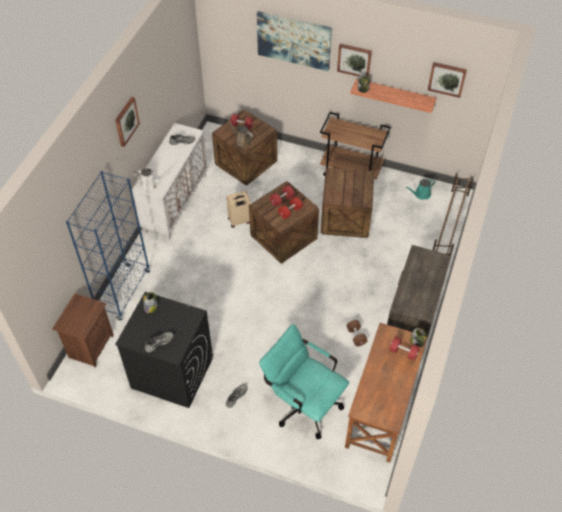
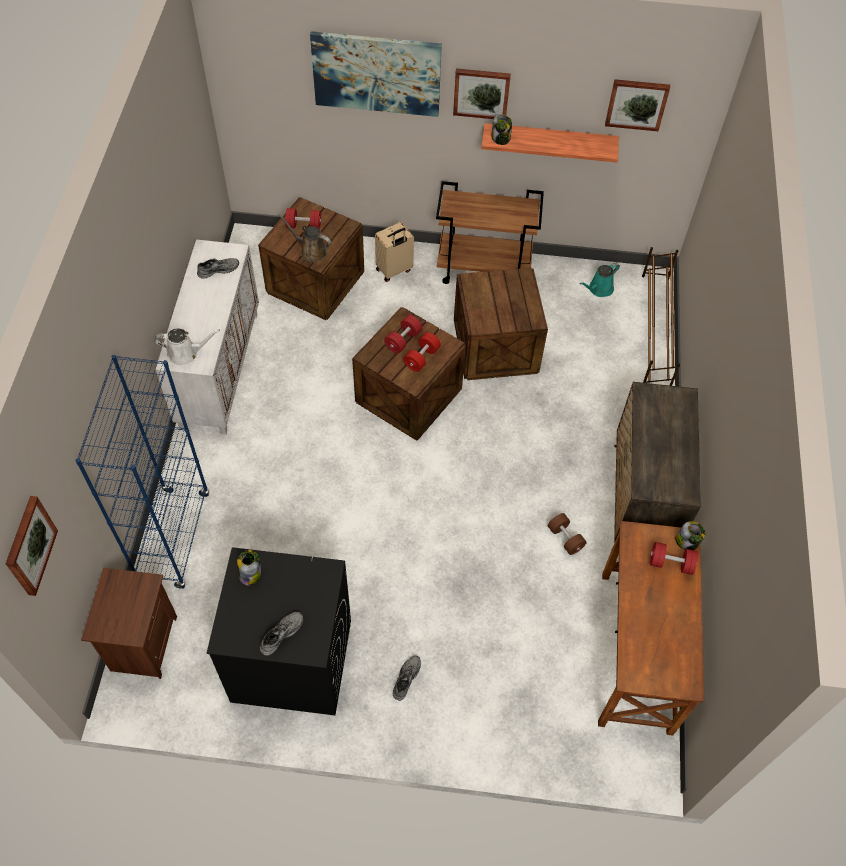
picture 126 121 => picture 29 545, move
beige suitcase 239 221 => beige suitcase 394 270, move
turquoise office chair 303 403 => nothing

What you will do »
Produce a verbatim copy of the listing, leaving out all pictures.

Response box »
picture 126 121 => picture 29 545, move
beige suitcase 239 221 => beige suitcase 394 270, move
turquoise office chair 303 403 => nothing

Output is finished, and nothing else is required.